Interesting combination.

I peered down at my right leg. Heavily bandaged and suspended in air.

Lay back down in bed. Tried to relax, and by damn, I did fall asleep.

Again I woke up, and a young nurse in scrubs with fine blond hair bustled around, checking my vitals, checking my bandages, and she gave me a bed bath and apologized in advance for assaulting whatever was left of my dignity, and, remembering the scores of times I had been in the hospital before, I just smiled and let her do her work.

A tall surgeon with big hands and small, laughing eyes came in and gave me a thorough medical debrief of my gunshot wound, explained the surgery, and said in a hopeful tone that major arteries and tendons had been missed, and while the leg would ache like the proverbial son-of-a-bitch on occasion in the future, I should have a relatively clean recovery.

He shut his clipboard and glanced down at my handcuffed wrist. “Medically speaking, you’re going to be in fine shape, Mister Cole. As to legally speaking . . . I’m afraid I can’t help you there.”

“Not a problem.

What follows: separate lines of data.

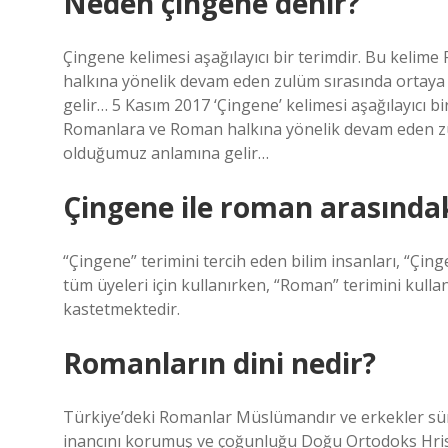
Neden çingene denir?
Çingene kelimesi aşağılayıcı bir terimdir. Bu kelim
halkına yönelik devam eden zulüm sırasında ortaya 
gelir… 5 Kasım 2017 ‘Çingene’ kelimesi aşağılayıcı bi
Romanlara ve Roman halkına yönelik devam eden zulü
olduğumuz anlamına gelir…
Çingene ile roman arasındak
“Çingene” terimini tercih eden bilim insanları, “Çing
tüm üyeleri için kullanırken, “Roman” terimini kulla
kastetmektedir.
Romanların dini nedir?
Türkiye’deki Romanlar Müslümandır ve erkekler sün
inancını korumuş ve çoğunluğu Doğu Ortodoks Hristi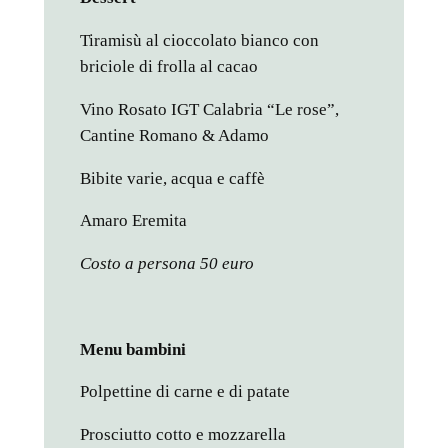
Tiramisù al cioccolato bianco con
briciole di frolla al cacao
Vino Rosato IGT Calabria “Le rose”,
Cantine Romano & Adamo
Bibite varie, acqua e caffè
Amaro Eremita
Costo a persona 50 euro
Menu bambini
Polpettine di carne e di patate
Prosciutto cotto e mozzarella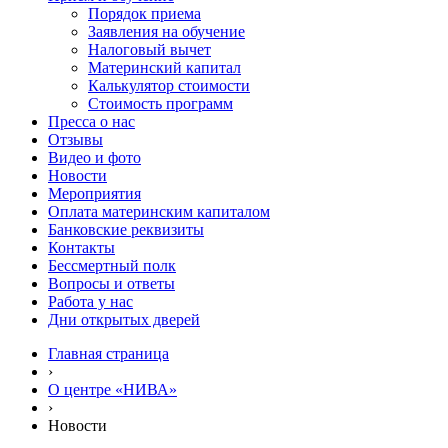
Порядок приема
Заявления на обучение
Налоговый вычет
Материнский капитал
Калькулятор стоимости
Стоимость программ
Пресса о нас
Отзывы
Видео и фото
Новости
Мероприятия
Оплата материнским капиталом
Банковские реквизиты
Контакты
Бессмертный полк
Вопросы и ответы
Работа у нас
Дни открытых дверей
Главная страница
›
О центре «НИВА»
›
Новости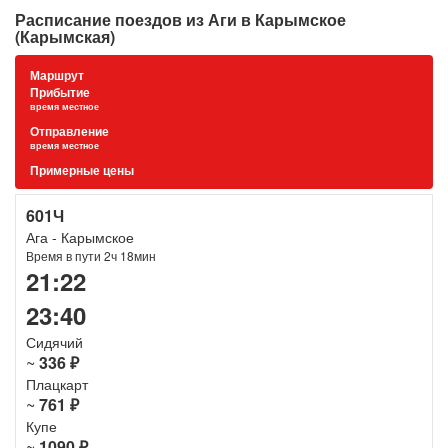
Расписание поездов из Аги в Карымское
(Карымская)
Маршрут
Прибытие
время местное
Отправление
время местное
Примерные цены
601Ч
Ага - Карымское
Время в пути 2ч 18мин
21:22
23:40
Сидячий
~
336 ₽
Плацкарт
~
761 ₽
Купе
~
1090 ₽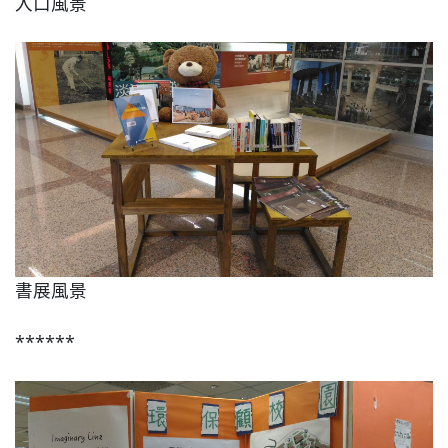
入口風景
書展風景
******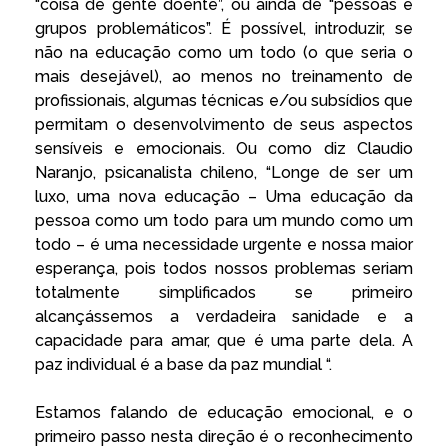
“coisa de gente doente”, ou ainda de “pessoas e
grupos problemáticos”. É possível, introduzir, se
não na educação como um todo (o que seria o
mais desejável), ao menos no treinamento de
profissionais, algumas técnicas e/ou subsídios que
permitam o desenvolvimento de seus aspectos
sensíveis e emocionais. Ou como diz Claudio
Naranjo, psicanalista chileno, “Longe de ser um
luxo, uma nova educação – Uma educação da
pessoa como um todo para um mundo como um
todo – é uma necessidade urgente e nossa maior
esperança, pois todos nossos problemas seriam
totalmente simplificados se primeiro
alcançássemos a verdadeira sanidade e a
capacidade para amar, que é uma parte dela. A
paz individual é a base da paz mundial “.
Estamos falando de educação emocional, e o
primeiro passo nesta direção é o reconhecimento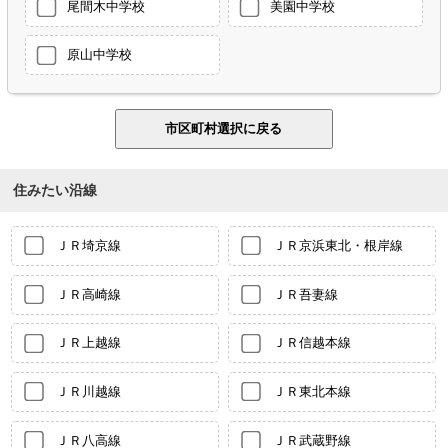
尾間木中学校
美園中学校
原山中学校
住みたい沿線
ＪＲ埼京線
ＪＲ京浜東北・根岸線
ＪＲ高崎線
ＪＲ吾妻線
ＪＲ上越線
ＪＲ信越本線
ＪＲ川越線
ＪＲ東北本線
ＪＲ八高線
ＪＲ武蔵野線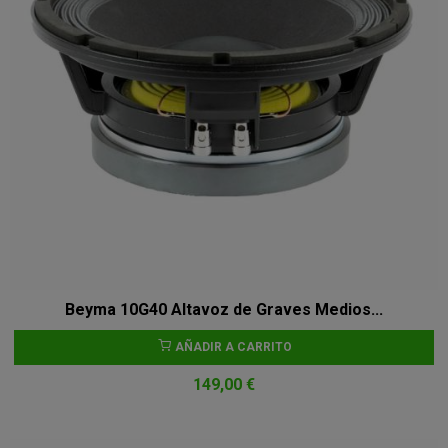
Beyma 10G40 Altavoz de Graves Medios...
AÑADIR A CARRITO
149,00 €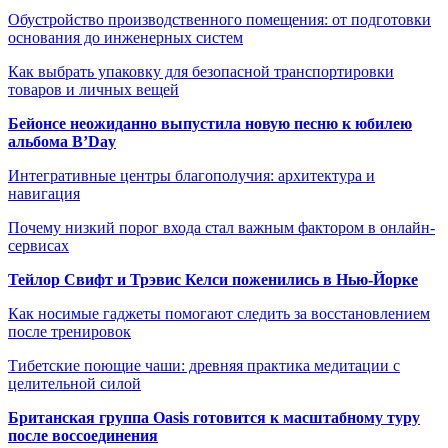
Обустройство производственного помещения: от подготовки
основания до инженерных систем
Как выбрать упаковку для безопасной транспортировки
товаров и личных вещей
Бейонсе неожиданно выпустила новую песню к юбилею
альбома B’Day
Интегративные центры благополучия: архитектура и
навигация
Почему низкий порог входа стал важным фактором в онлайн-
сервисах
Тейлор Свифт и Трэвис Келси поженились в Нью-Йорке
Как носимые гаджеты помогают следить за восстановлением
после тренировок
Тибетские поющие чаши: древняя практика медитации с
целительной силой
Британская группа Oasis готовится к масштабному туру
после воссоединения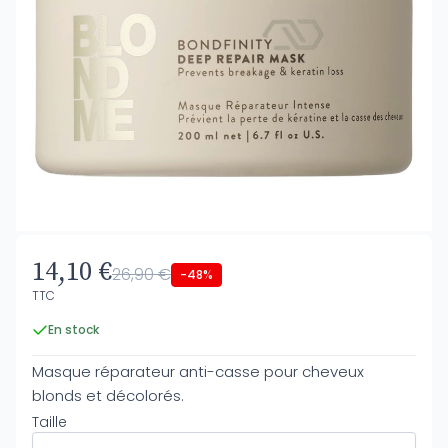
14,10 €
26,90 €
-48%
TTC
En stock
Masque réparateur anti-casse pour cheveux
blonds et décolorés.
Taille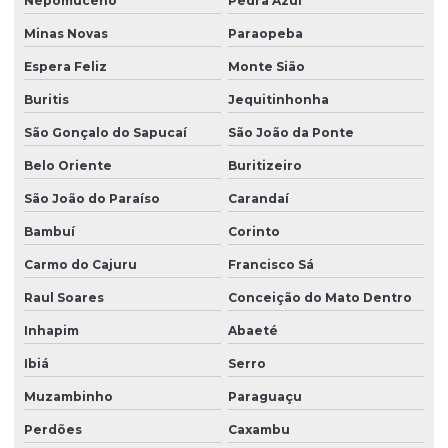
Nepomuceno
Pedra Azul
Minas Novas
Paraopeba
Espera Feliz
Monte Sião
Buritis
Jequitinhonha
São Gonçalo do Sapucaí
São João da Ponte
Belo Oriente
Buritizeiro
São João do Paraíso
Carandaí
Bambuí
Corinto
Carmo do Cajuru
Francisco Sá
Raul Soares
Conceição do Mato Dentro
Inhapim
Abaeté
Ibiá
Serro
Muzambinho
Paraguaçu
Perdões
Caxambu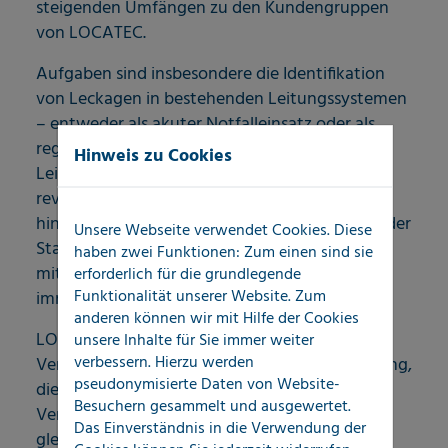
steigenden Umfängen zu den Kundengruppen
von LOCATEC.
Aufgaben sind insbesondere die Identifikation
von Leckagen in bestehenden Leitungssystemen
– entweder als akuter Notfalleinsatz oder als
regelmäßige, geplante Revision aller
Hinweis zu Cookies
Leitungssysteme ganzer Ortschaften
revolvierend und über größere Zeitspanne
hinweg. Auch das Outsourcing von Aufgaben der
Unsere Webseite verwendet Cookies. Diese
Stadtwerke an externe Dienstleistungspartner
haben zwei Funktionen: Zum einen sind sie
mit hohem Spezialisierungsgrad spielt eine
erforderlich für die grundlegende
Funktionalität unserer Website. Zum
immer größere Rolle.
anderen können wir mit Hilfe der Cookies
LOCATEC stellt als Kompetenzpartner von
unsere Inhalte für Sie immer weiter
verbessern. Hierzu werden
Versorgern Dienstleistungspakete zur Verfügung,
pseudonymisierte Daten von Website-
die diesen eine wirtschaftliche Erbringung ihrer
Besuchern gesammelt und ausgewertet.
Versorgungsverpflichtungen ermöglicht und
Das Einverständnis in die Verwendung der
gleichzeitig dazu beiträgt, die langfristige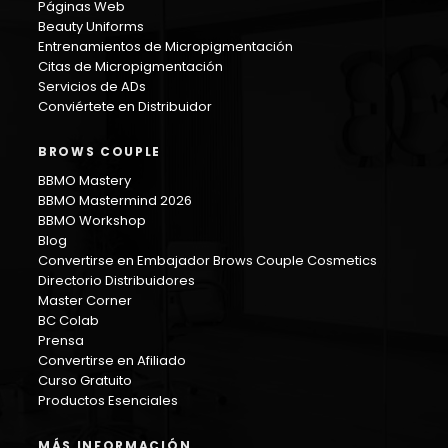
Páginas Web
Beauty Uniforms
Entrenamientos de Micropigmentación
Citas de Micropigmentación
Servicios de ADs
Conviértete en Distribuidor
BROWS COUPLE
BBMO Mastery
BBMO Mastermind 2026
BBMO Workshop
Blog
Convertirse en Embajador Brows Couple Cosmetics
Directorio Distribuidores
Master Corner
BC Colab
Prensa
Convertirse en Afiliado
Curso Gratuito
Productos Esenciales
MÁS INFORMACIÓN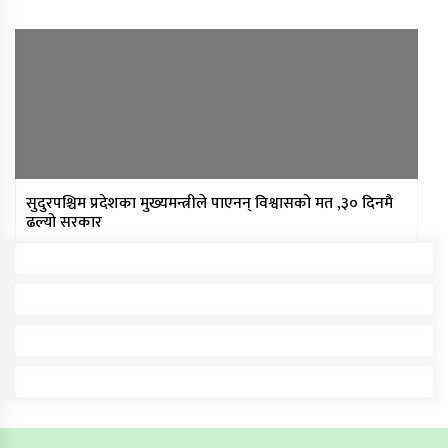
सुदुरपश्चिम प्रदेशका मुख्यमन्त्रीले पाएनन् विश्वासको मत ,३० दिनमै
ढल्यो सरकार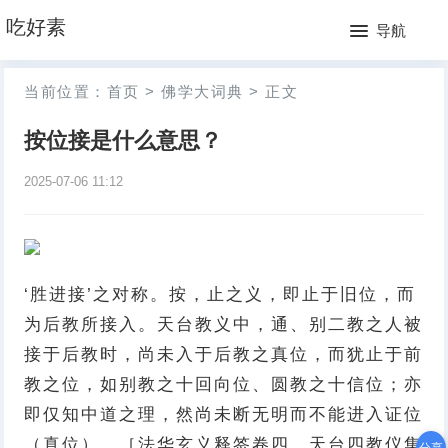
网
吃好素
导航
站
月
当前位置：
首页
>
佛学大词典
>
正文
首
排
按位接是什么意思？
页
行
2025-07-06 11:12
榜
‘胜进接’之对称。按，止之义，即止于旧位，而
为后教所接入。天台教义中，通、别二教之人被
接于后教时，尚未入于后教之真位，而犹止于前
教之位，如别教之十回向位、圆教之十信位；亦
即仅知中道之理，然尚未断无明而不能进入证位
（真位）。［法华玄义释签卷四、天台四教仪集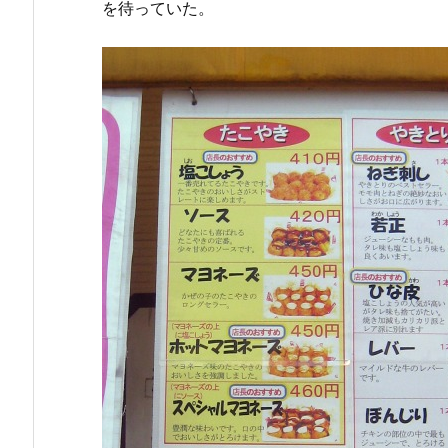
を待っていた。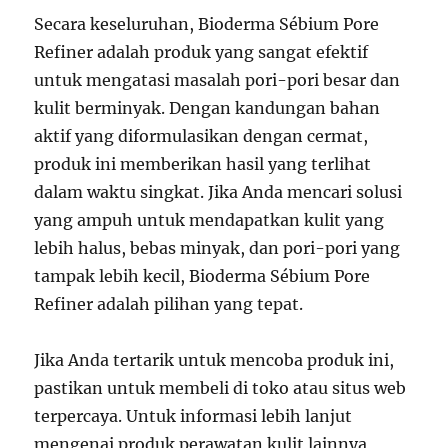
Secara keseluruhan, Bioderma Sébium Pore
Refiner adalah produk yang sangat efektif
untuk mengatasi masalah pori-pori besar dan
kulit berminyak. Dengan kandungan bahan
aktif yang diformulasikan dengan cermat,
produk ini memberikan hasil yang terlihat
dalam waktu singkat. Jika Anda mencari solusi
yang ampuh untuk mendapatkan kulit yang
lebih halus, bebas minyak, dan pori-pori yang
tampak lebih kecil, Bioderma Sébium Pore
Refiner adalah pilihan yang tepat.
Jika Anda tertarik untuk mencoba produk ini,
pastikan untuk membeli di toko atau situs web
terpercaya. Untuk informasi lebih lanjut
mengenai produk perawatan kulit lainnya,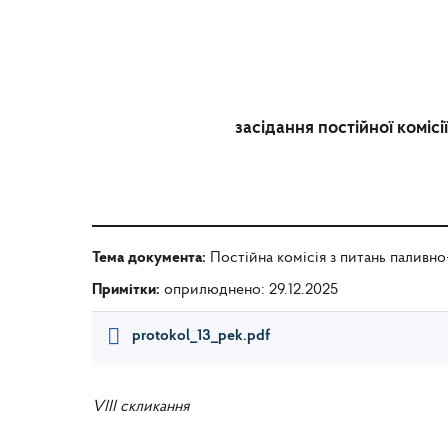
засідання постійної коміс
Тема документа:
Постійна комісія з питань паливн
Примітки:
оприлюднено: 29.12.2025
protokol_13_pek.pdf
VIII скликання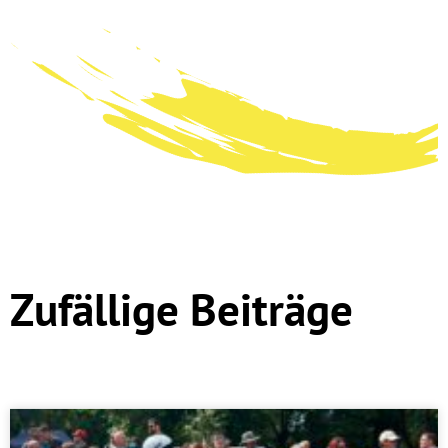
Zufällige Beiträge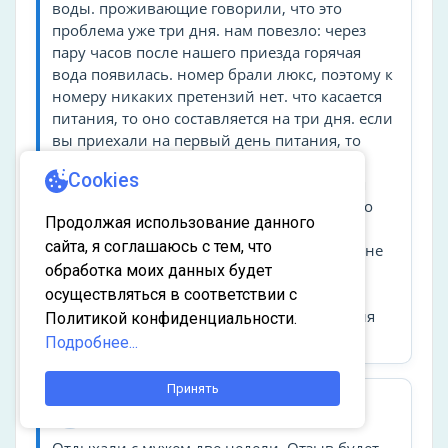
для пляжного волейбола, установлены столы
воды. проживающие говорили, что это
для пинг-понга. Кроме того, для гостей
проблема уже три дня. нам повезло: через
санатория, в зимний период прокладываются
пару часов после нашего приезда горячая
лыжные трассы и действует прокат
вода появилась. номер брали люкс, поэтому к
соответствующего инвентаря.
номеру никаких претензий нет. что касается
питания, то оно составляется на три дня. если
Популярные удобства
вы приехали на первый день питания, то
Wi-Fi
будете есть дежурной меню. варианта
Wi-Fi на территории
выбрать себе что-то не будет. что касается
развлечений, то все платное. больше всего
Пляж
подвигов в шок то, что за игру в теннис и
Бассейн
бильярд надо платить. с таким еще нигде не
Кондиционер
сталкивались. бассейн также платный. из
Ресторан
бесплатных развлечений- это батут и
небольшая игровая площадка на улице для
Бар
детей.
Этот объект пользуется спросом! За
Парковка
последние 24 часа забронировали 3
раза
Спортивные мероприятия
Сергей Т.
Яндекс Карты
С
03.08.2024
4,0/5
бассейн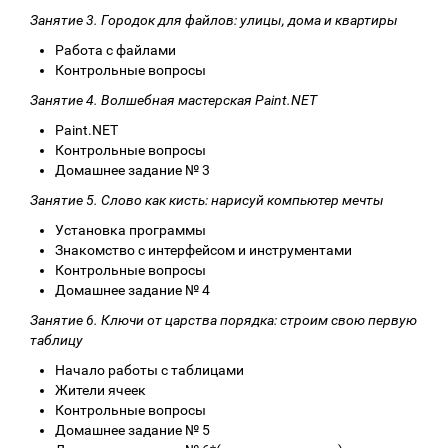
Занятие 3. Городок для файлов: улицы, дома и квартиры
Работа с файлами
Контрольные вопросы
Занятие 4. Волшебная мастерская Paint.NET
Paint.NET
Контрольные вопросы
Домашнее задание № 3
Занятие 5. Слово как кисть: нарисуй компьютер мечты
Установка программы
Знакомство с интерфейсом и инструментами
Контрольные вопросы
Домашнее задание № 4
Занятие 6. Ключи от царства порядка: строим свою первую
таблицу
Начало работы с таблицами
Жители ячеек
Контрольные вопросы
Домашнее задание № 5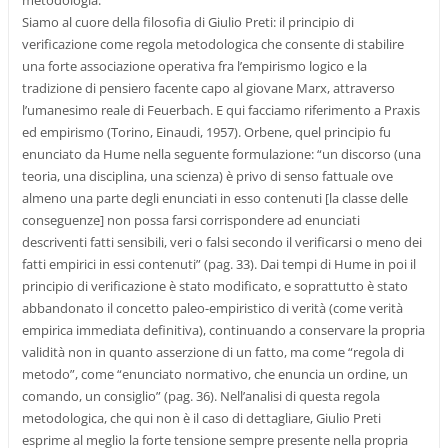
metodologia.
Siamo al cuore della filosofia di Giulio Preti: il principio di
verificazione come regola metodologica che consente di stabilire
una forte associazione operativa fra l’empirismo logico e la
tradizione di pensiero facente capo al giovane Marx, attraverso
l’umanesimo reale di Feuerbach. E qui facciamo riferimento a Praxis
ed empirismo (Torino, Einaudi, 1957). Orbene, quel principio fu
enunciato da Hume nella seguente formulazione: “un discorso (una
teoria, una disciplina, una scienza) è privo di senso fattuale ove
almeno una parte degli enunciati in esso contenuti [la classe delle
conseguenze] non possa farsi corrispondere ad enunciati
descriventi fatti sensibili, veri o falsi secondo il verificarsi o meno dei
fatti empirici in essi contenuti” (pag. 33). Dai tempi di Hume in poi il
principio di verificazione è stato modificato, e soprattutto è stato
abbandonato il concetto paleo-empiristico di verità (come verità
empirica immediata definitiva), continuando a conservare la propria
validità non in quanto asserzione di un fatto, ma come “regola di
metodo”, come “enunciato normativo, che enuncia un ordine, un
comando, un consiglio” (pag. 36). Nell’analisi di questa regola
metodologica, che qui non è il caso di dettagliare, Giulio Preti
esprime al meglio la forte tensione sempre presente nella propria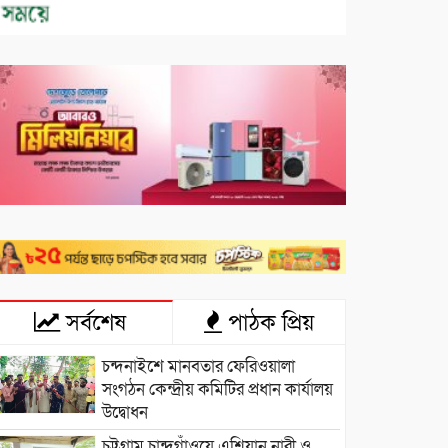
সর্বশেষ
পাঠক প্রিয়
চন্দনাইশে মানবতার ফেরিওয়ালা
সংগঠন কেন্দ্রীয় কমিটির প্রধান কার্যালয়
উদ্বোধন
চট্টগ্রাম চান্দগাঁওয়ে এশিয়ান নারী ও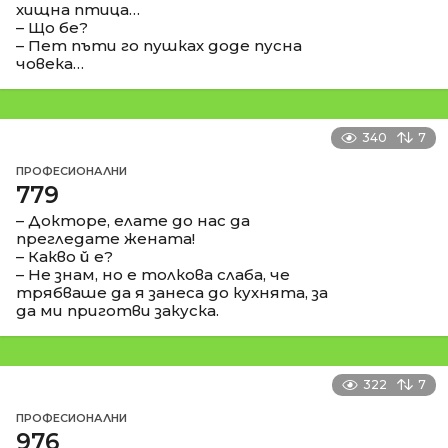
хищна птица…
– Що бе?
– Пет пъти го пушках доде пусна
човека…
340
7
ПРОФЕСИОНАЛНИ
779
– Докторе, елате до нас да
прегледате жената!
– Какво й е?
– Не знам, но е толкова слаба, че
трябваше да я занеса до кухнята, за
да ми приготви закуска.
322
7
ПРОФЕСИОНАЛНИ
976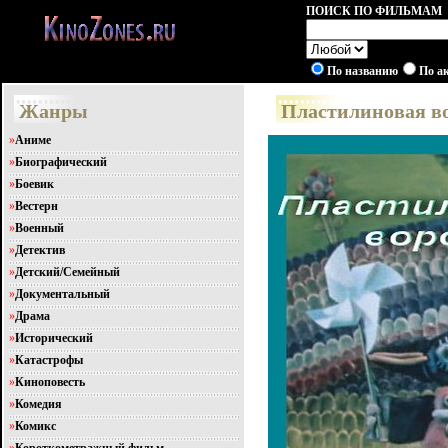
ПОИСК ПО ФИЛЬМАМ
По названию
По а
Жанры
Пластилиновая во
»
Аниме
»
Биографический
»
Боевик
»
Вестерн
»
Военный
»
Детектив
»
Детский/Семейный
»
Документальный
»
Драма
»
Исторический
»
Катастрофы
»
Киноповесть
»
Комедия
»
Комикс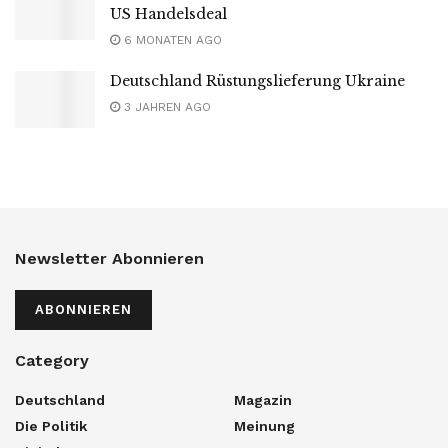
US Handelsdeal
6 MONATEN AGO
Deutschland Rüstungslieferung Ukraine
3 JAHREN AGO
Newsletter Abonnieren
ABONNIEREN
Category
Deutschland
Magazin
Die Politik
Meinung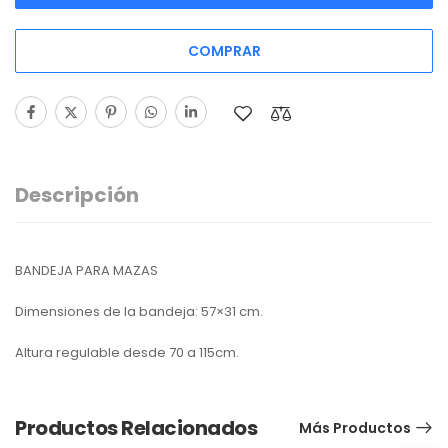
COMPRAR
Descripción
BANDEJA PARA MAZAS
Dimensiones de la bandeja: 57×31 cm.
Altura regulable desde 70 a 115cm.
Productos Relacionados
Más Productos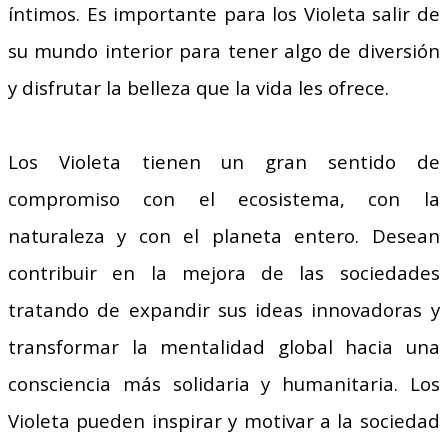
íntimos. Es importante para los Violeta salir de
su mundo interior para tener algo de diversión
y disfrutar la belleza que la vida les ofrece.
Los Violeta tienen un gran sentido de
compromiso con el ecosistema, con la
naturaleza y con el planeta entero. Desean
contribuir en la mejora de las sociedades
tratando de expandir sus ideas innovadoras y
transformar la mentalidad global hacia una
consciencia más solidaria y humanitaria. Los
Violeta pueden inspirar y motivar a la sociedad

I appreciate what you and everyone else have done.”

He looked back at the door. “There’s someone here to see you from the State Police. I’ve been asked to let him in if I think you’re ready to be questioned. But if you’d like to take another day or two off. . . .”

I shook my head. “Go ahead, let him in. I don’t mind.”

The doctor nodded. “Very well. I’ll see you again later tonight.”

He left and a minute later, Detective Pete Renzi came in, not looking particularly happy as he closed the door behind him.

Renzi scraped a chair over, sat down. He looked very much like a man trying to keep things under control. I kept my face as bland as possible, looking right back at him.

Then he lost it.

“You stupid damn fool! You didn’t goddamn listen to me, did you! Went out bumbling on your own, got a bullet in your leg, probably damn near got killed after I had warned you . . . and what happened in Osgood is not only the lead goddamn story in every newspaper and television station in New England, it’s even made the friggin’
New York Times
and all the major networks!”

He paused, face red, breathing hard. I moved some, the handcuff rattling on my bed railing.

“Gee, dear,” I said. “We never talk anymore.”

I didn’t think Renzi was the kind of guy to slap a handcuffed patient, but he sure looked tempted. “Let me tell you what we got going on in Osgood, okay?”

“Sure. I’m not going anywhere.”

And I rattled the handcuff once more for emphasis.

He leaned forward. “You want to know why? I’ve got you, with a bullet in your leg. You were found about fifty feet away from a remote luxury home that was burning to the ground when police and fire units got there. State fire marshal’s office quickly determined the cause of the fire was arson. And when we poked through the ruins, we found three bodies. All male. All missing their heads. Care to say anything about that, Lewis?”